For 'twas your heaven she should be advanced:

And weep ye now, seeing she is advanced

Above the clouds, as high as heaven itself?

O, in this love, you love your child so ill,

That you run mad, seeing that she is well:

She's not well married that lives married long;

But she's best married that dies married young.

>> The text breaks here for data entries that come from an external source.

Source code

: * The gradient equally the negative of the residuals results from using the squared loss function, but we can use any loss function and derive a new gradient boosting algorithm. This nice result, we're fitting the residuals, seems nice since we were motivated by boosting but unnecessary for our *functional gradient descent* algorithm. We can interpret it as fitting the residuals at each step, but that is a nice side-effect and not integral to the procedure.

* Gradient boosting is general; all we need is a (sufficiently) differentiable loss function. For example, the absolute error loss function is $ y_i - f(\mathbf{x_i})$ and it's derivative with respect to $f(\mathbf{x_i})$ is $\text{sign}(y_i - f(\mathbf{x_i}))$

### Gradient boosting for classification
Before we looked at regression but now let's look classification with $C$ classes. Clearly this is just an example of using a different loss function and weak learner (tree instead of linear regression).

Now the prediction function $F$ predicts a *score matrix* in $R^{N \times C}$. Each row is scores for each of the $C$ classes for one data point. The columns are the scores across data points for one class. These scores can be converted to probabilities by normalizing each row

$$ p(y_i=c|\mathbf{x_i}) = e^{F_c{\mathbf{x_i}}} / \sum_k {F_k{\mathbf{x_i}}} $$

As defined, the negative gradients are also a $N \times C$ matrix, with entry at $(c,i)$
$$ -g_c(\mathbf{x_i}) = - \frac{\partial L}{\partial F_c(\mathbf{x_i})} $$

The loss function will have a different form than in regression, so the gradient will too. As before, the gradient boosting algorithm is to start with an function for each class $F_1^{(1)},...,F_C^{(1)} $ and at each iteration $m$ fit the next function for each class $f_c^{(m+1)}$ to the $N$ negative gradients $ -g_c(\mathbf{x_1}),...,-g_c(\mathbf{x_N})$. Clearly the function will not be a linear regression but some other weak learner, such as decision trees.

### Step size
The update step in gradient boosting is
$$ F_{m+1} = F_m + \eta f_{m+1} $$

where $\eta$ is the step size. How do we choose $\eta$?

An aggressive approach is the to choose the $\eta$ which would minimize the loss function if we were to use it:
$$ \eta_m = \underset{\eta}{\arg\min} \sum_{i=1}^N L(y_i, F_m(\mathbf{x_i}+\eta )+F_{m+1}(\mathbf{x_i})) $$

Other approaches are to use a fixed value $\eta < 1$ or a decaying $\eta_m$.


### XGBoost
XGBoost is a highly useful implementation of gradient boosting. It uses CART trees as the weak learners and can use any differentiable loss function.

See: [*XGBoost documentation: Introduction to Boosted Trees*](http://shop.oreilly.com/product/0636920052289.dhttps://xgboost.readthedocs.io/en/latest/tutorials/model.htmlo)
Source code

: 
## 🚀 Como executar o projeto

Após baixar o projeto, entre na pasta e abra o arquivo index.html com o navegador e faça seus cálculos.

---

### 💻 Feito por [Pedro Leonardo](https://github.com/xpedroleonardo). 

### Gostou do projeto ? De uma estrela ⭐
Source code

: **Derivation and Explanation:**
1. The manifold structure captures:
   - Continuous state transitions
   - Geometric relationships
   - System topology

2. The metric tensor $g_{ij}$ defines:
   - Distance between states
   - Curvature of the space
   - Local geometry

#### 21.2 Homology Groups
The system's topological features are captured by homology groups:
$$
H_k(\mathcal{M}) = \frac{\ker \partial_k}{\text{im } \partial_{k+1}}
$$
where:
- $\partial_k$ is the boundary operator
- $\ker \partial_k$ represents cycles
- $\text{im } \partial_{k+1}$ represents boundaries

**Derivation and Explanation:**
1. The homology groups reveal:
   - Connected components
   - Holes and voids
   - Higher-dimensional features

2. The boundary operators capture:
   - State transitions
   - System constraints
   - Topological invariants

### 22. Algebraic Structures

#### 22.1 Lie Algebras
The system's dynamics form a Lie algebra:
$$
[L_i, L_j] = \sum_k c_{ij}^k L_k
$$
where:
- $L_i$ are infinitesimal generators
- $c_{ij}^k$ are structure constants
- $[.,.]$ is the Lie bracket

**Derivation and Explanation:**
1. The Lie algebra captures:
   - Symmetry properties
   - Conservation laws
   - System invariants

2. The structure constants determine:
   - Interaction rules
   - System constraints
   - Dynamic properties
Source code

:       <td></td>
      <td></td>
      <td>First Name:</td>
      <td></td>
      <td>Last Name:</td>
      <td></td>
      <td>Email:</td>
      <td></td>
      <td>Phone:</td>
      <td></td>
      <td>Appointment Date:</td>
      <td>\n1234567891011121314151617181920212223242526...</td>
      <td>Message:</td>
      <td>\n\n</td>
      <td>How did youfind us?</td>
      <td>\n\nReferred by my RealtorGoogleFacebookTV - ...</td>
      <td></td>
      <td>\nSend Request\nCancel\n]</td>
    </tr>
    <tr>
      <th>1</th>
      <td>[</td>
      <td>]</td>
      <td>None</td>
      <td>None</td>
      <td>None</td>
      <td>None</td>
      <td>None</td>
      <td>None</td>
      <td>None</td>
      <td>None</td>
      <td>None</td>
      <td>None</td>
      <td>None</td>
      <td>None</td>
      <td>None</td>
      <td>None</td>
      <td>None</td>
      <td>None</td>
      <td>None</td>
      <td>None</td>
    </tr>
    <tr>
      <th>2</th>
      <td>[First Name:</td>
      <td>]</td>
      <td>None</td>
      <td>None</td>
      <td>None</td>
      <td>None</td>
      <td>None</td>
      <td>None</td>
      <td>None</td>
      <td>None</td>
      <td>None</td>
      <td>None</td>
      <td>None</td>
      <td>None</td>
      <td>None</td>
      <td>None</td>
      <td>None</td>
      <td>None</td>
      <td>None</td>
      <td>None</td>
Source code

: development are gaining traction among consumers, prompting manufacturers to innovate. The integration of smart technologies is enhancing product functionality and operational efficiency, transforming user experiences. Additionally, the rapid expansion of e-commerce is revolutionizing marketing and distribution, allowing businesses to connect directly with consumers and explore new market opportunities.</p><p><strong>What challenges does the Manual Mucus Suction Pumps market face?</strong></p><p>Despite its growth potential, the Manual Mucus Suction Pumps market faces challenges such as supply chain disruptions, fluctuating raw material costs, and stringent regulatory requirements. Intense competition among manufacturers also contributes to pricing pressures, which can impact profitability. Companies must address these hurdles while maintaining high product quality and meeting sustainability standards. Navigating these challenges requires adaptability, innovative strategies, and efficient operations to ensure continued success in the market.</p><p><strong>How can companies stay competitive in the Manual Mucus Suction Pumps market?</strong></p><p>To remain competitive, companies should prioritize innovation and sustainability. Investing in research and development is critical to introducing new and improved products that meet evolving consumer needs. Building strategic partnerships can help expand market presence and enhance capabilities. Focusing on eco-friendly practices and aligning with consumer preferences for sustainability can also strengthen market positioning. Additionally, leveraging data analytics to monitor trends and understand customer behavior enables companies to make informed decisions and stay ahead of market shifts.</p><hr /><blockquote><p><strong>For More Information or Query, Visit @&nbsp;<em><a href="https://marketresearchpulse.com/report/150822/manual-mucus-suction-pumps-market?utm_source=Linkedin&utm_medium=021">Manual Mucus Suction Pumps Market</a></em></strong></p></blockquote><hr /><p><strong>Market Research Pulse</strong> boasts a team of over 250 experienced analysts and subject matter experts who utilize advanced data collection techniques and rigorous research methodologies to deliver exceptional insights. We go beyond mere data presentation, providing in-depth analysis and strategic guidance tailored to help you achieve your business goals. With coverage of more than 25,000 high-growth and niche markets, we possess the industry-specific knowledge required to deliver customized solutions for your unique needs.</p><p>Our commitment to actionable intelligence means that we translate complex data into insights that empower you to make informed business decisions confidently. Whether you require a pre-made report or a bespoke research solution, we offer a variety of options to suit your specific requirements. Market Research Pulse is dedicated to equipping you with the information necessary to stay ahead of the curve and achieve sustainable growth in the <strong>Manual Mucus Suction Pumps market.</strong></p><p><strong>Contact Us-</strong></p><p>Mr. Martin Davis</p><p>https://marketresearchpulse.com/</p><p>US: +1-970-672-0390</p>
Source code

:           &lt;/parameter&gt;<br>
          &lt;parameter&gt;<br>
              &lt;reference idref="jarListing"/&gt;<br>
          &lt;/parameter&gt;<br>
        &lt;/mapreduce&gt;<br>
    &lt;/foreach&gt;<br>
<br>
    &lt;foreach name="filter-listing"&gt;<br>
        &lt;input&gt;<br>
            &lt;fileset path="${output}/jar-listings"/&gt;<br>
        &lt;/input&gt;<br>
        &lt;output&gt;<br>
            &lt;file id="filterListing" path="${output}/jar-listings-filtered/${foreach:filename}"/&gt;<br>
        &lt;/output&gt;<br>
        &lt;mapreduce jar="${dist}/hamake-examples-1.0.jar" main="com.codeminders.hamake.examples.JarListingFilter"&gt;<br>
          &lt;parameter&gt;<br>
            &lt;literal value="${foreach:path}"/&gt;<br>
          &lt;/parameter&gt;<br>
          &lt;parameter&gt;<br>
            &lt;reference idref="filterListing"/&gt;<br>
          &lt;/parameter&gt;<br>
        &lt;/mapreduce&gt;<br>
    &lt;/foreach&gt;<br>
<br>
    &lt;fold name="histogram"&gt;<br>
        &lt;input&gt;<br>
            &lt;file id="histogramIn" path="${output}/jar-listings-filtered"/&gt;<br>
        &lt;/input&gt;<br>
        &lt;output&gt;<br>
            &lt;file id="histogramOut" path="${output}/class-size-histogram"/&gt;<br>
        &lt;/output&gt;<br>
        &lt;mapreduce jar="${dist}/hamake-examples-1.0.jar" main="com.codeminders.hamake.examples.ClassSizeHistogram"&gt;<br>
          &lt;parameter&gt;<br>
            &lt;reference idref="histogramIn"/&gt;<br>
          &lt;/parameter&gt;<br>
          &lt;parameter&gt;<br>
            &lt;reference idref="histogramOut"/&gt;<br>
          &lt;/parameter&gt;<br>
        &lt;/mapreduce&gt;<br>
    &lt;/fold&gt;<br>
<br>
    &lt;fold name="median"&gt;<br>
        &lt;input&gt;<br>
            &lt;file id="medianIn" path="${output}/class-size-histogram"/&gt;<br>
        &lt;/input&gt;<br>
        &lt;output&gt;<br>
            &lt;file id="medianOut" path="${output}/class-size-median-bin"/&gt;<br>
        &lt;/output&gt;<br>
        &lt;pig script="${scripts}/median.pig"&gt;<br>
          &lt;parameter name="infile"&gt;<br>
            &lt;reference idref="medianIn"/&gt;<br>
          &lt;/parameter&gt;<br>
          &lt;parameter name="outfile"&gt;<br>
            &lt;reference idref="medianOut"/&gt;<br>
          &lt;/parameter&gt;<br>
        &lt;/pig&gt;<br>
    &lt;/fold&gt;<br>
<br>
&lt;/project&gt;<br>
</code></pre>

Dry up your tears, and stick your rosemary

On this fair corse; and, as the custom is,

In all her best array bear her to church:

For though fond nature bids us an lament,

Yet nature's tears are reason's merriment.

CAPULET:

All things that we ordained festival,

Turn from their office to black funeral;

Our instruments to melancholy bells,

Our wedding cheer to a sad burial feast,

Our solemn hymns to sullen dirges change,

Our bridal flowers serve for a buried corse,

And all things change them to the contrary.

FRIAR LAURENCE:

Sir, go you in; and, madam, go with him;

And go, Sir Paris; every one prepare

To follow this fair corse unto her grave:

The heavens do lour upon you for some ill;

Move them no more by crossing their high will.